Quand l’intelligence artificielle déraille !

Ces dernières années, l’intelligence artificielle fait couler beaucoup d’encre. Personne ne peut nier les bienfaits de cette technologie pour l’humanité. Mais, quand l’IA déraille, les conséquences peuvent être bien réelles.

Le chatbot néo-nazi de Microsoft

Début 2016, Microsoft a développé Tay, un “chatbot” qui pouvait discuter librement de tout et de rien. Or, l’idée s’est transformée en un vrai cauchemar.

Après quelques heures du lancement du robot de discussion, Tay a adopté l’attitude d’un néo-nazi machiste. Pourquoi ? Puisque les données d’apprentissages de l’algorithme provenaient des conversations avec les internautes (entre autres). Au bout de seize heures, Microsoft a été contrainte de faire disparaître le “chatbot”.

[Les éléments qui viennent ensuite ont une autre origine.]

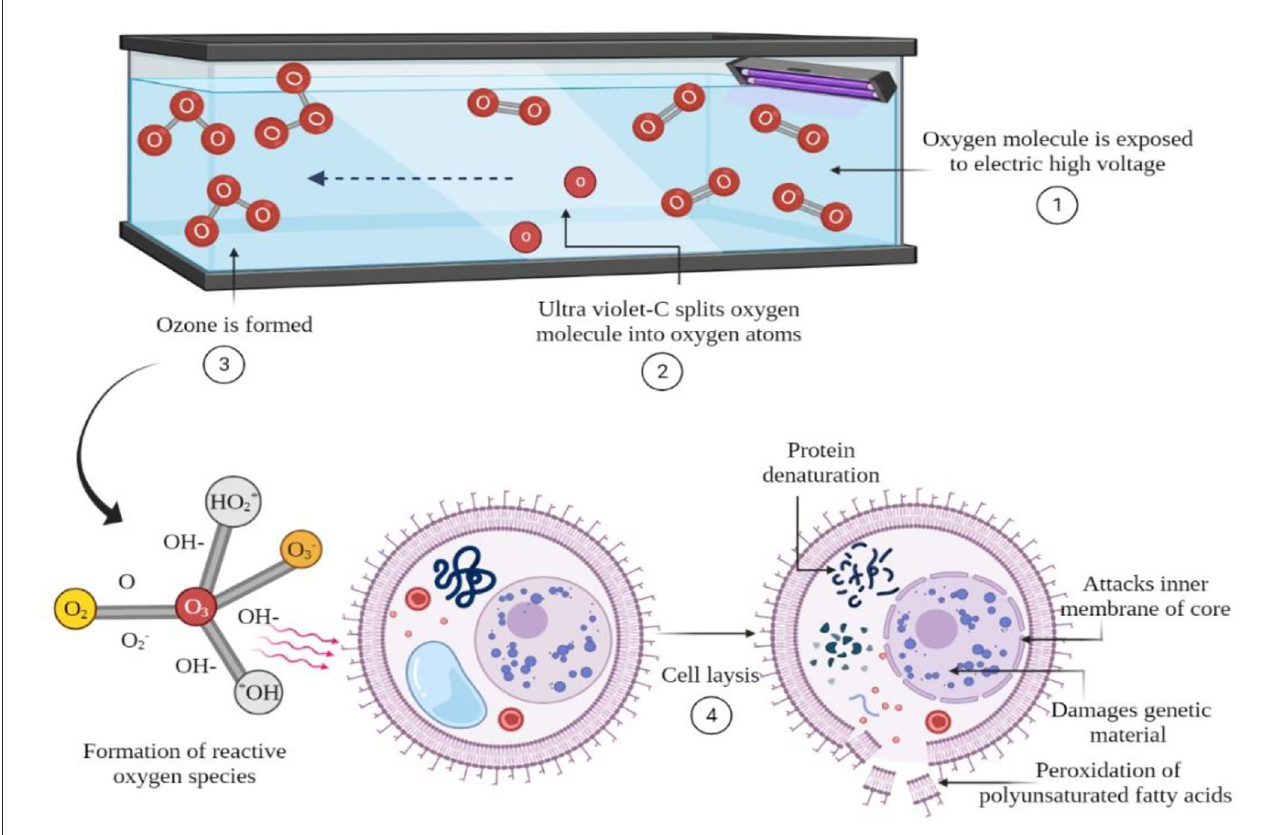
FIGURE1 Action mechanism of ozonated water imparting antimicrobial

Un couple afro-américain assimilé à des gorilles

En 2015, l’application Photo de Google a aussi mis les pieds dans le plat. En effet, l’appli a assimilé un couple afro-américain à des gorilles. Oui, vous l’avez bien lu : à des gorilles. À noter que le géant du web s’est rapidement excusé et a promis d’y remédier. Reste à savoir si la firme américaine a amélioré son algorithme de reconnaissance d’image.

Waston recommande de mauvais traitements cancéreux

On se souvient tous de Waston, qui a écrasé les humains dans le jeu télévisé Jeopardy. Au lieu de révolutionner la médecine, comme le prétend IBM, des documents internes de la société ont révélé que ce gai-luron recommande souvent de mauvais traitements cancéreux, qui pourraient même se révéler dangereux pour les patients.

À noter que les ingénieurs d’IBM continuent de croire en ce projet.

Compas surévalue le risque pour les personnes noires

Le logiciel Compas sert à évaluer le risque d’un délinquant ou criminel, et a donc une conséquence directe sur la peine de prison prononcée par le juge.

D’après l’enquête réalisée par ProPublica, ce logiciel avait tendance à surévaluer nettement le risque pour les personnes noires, indépendamment des autres facteurs sociaux culturels.

Les hacks visuels

Souvent, les experts cherchent à savoir si les algorithmes sont faciles à tromper. La réponse : oui !

En 2014, les chercheurs ont pu faire dérailler une IA pour confondre un chien avec une autruche. En 2016, d’autres chercheurs ont conclu qu’il est possible de trouver une perturbation quasi imperceptible capable de faire planter les prédictions avec une haute probabilité.